In this last post in this series, I want to point out that different choices may have resulted in different outcomes. The plants we have are the direct results of the choices applied. What if the earliest hybridizers had used less of one species and more of another? What if we occasionally dip back into the species and older cultivars, making different choices than those who used them previously? What if we cross to newly obtained species that those who went before us never had access to? Each choice we make, at every stage, determines the plants we have.
We often hear that we shouldn't look to remake the daylily, and simply be content with the choices of the past and only focus on the directions that other have already focused on, seeking to keep increasing the traits they cared about and only use the newest and 'latest and greatest' cultivars, with the implication that they are the most advanced and thus 'the best', but are they necessarily? If our only concern is the traits that others have been focusing on, then that may be true, but if we want to look further afield, then we should look wherever our bliss takes us.

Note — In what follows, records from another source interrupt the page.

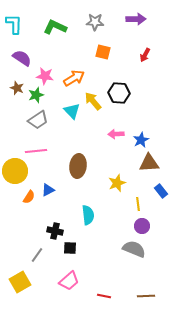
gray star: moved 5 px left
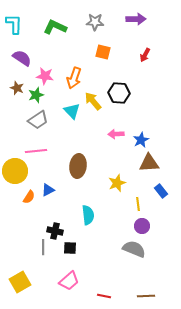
orange arrow: rotated 140 degrees clockwise
gray line: moved 6 px right, 8 px up; rotated 35 degrees counterclockwise
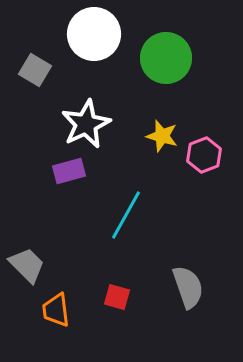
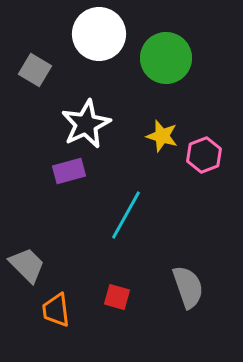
white circle: moved 5 px right
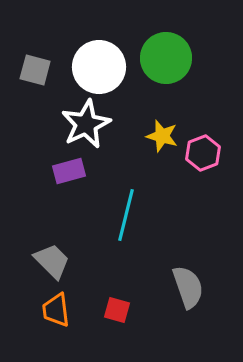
white circle: moved 33 px down
gray square: rotated 16 degrees counterclockwise
pink hexagon: moved 1 px left, 2 px up
cyan line: rotated 15 degrees counterclockwise
gray trapezoid: moved 25 px right, 4 px up
red square: moved 13 px down
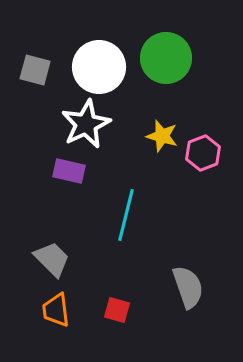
purple rectangle: rotated 28 degrees clockwise
gray trapezoid: moved 2 px up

It is the cumulative result of the choices made at each point along the way that has brought us to where we are now. It is not inevitable, nor set in stone, and anyone interested in making something new, different or uniquely their own may want to make their own lines, perhaps even going far back to the earliest cultivars or even the species and make different choices than were made in the past. As a parable, a vehicle with only one wheel is unstable. The more wheels we have, the more stable our vehicle, and if the wheel we have is damaged or has inherent weaknesses, we made need to remake that wheel or even make a new wheel, lest were wreck and burn. There are hundreds, perhaps thousands of daylily breeders and over 70,000 registered cultivars and the species. I want to stress that I am not saying anyone satisfied with their program should make any changes. I am happy for there to be breeders focused on the traits that have been consistently popular. They continue to push that envelope further, but there is more than one envelope, more than one trait, and the entire daylily genome is not defined by only flower traits. In fact, there is much more to the daylily than just the flower.
With so many breeders, there is room for many different programs and many different areas of focus. I beg newcomers to not just follow the pack or follow the leader, but to take a serious look at the Hemerocallis and find unique, interesting and valuable areas of focus that have been neglected to date. There is way more to the daylily than a handful of fetishized flower traits. We need to remember that. Survival for millions of years through a changing climate gave us the species that were combined to make our modern garden daylily. The early hybridizers made choices that laid the foundation that the later hybridizers built on, narrowing and winnow that gene pool into the modern flowers we now grow through their choices. Each choice we now make determines what we leave for the future. I hope you will remember to choose wisely.